== Required work ==
All lines from the one holding "bande son. On" down to the last line of the entries are to be reproduced exactly, with no other lines.
(Provided records begins)
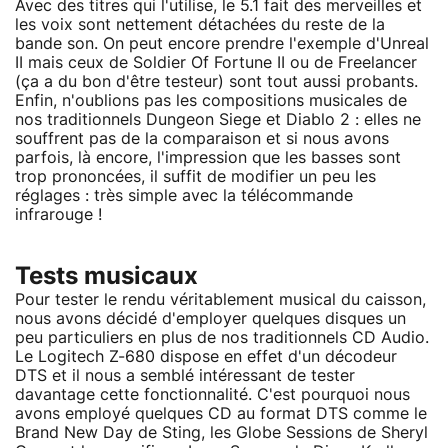
Avec des titres qui l'utilise, le 5.1 fait des merveilles et
les voix sont nettement détachées du reste de la
bande son. On peut encore prendre l'exemple d'Unreal
II mais ceux de Soldier Of Fortune II ou de Freelancer
(ça a du bon d'être testeur) sont tout aussi probants.
Enfin, n'oublions pas les compositions musicales de
nos traditionnels Dungeon Siege et Diablo 2 : elles ne
souffrent pas de la comparaison et si nous avons
parfois, là encore, l'impression que les basses sont
trop prononcées, il suffit de modifier un peu les
réglages : très simple avec la télécommande
infrarouge !
Tests musicaux
Pour tester le rendu véritablement musical du caisson,
nous avons décidé d'employer quelques disques un
peu particuliers en plus de nos traditionnels CD Audio.
Le Logitech Z-680 dispose en effet d'un décodeur
DTS et il nous a semblé intéressant de tester
davantage cette fonctionnalité. C'est pourquoi nous
avons employé quelques CD au format DTS comme le
Brand New Day de Sting, les Globe Sessions de Sheryl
(Provided records ends)
== Response area ==
bande son. On peut encore prendre l'exemple d'Unreal
II mais ceux de Soldier Of Fortune II ou de Freelancer
(ça a du bon d'être testeur) sont tout aussi probants.
Enfin, n'oublions pas les compositions musicales de
nos traditionnels Dungeon Siege et Diablo 2 : elles ne
souffrent pas de la comparaison et si nous avons
parfois, là encore, l'impression que les basses sont
trop prononcées, il suffit de modifier un peu les
réglages : très simple avec la télécommande
infrarouge !
Tests musicaux
Pour tester le rendu véritablement musical du caisson,
nous avons décidé d'employer quelques disques un
peu particuliers en plus de nos traditionnels CD Audio.
Le Logitech Z-680 dispose en effet d'un décodeur
DTS et il nous a semblé intéressant de tester
davantage cette fonctionnalité. C'est pourquoi nous
avons employé quelques CD au format DTS comme le
Brand New Day de Sting, les Globe Sessions de Sheryl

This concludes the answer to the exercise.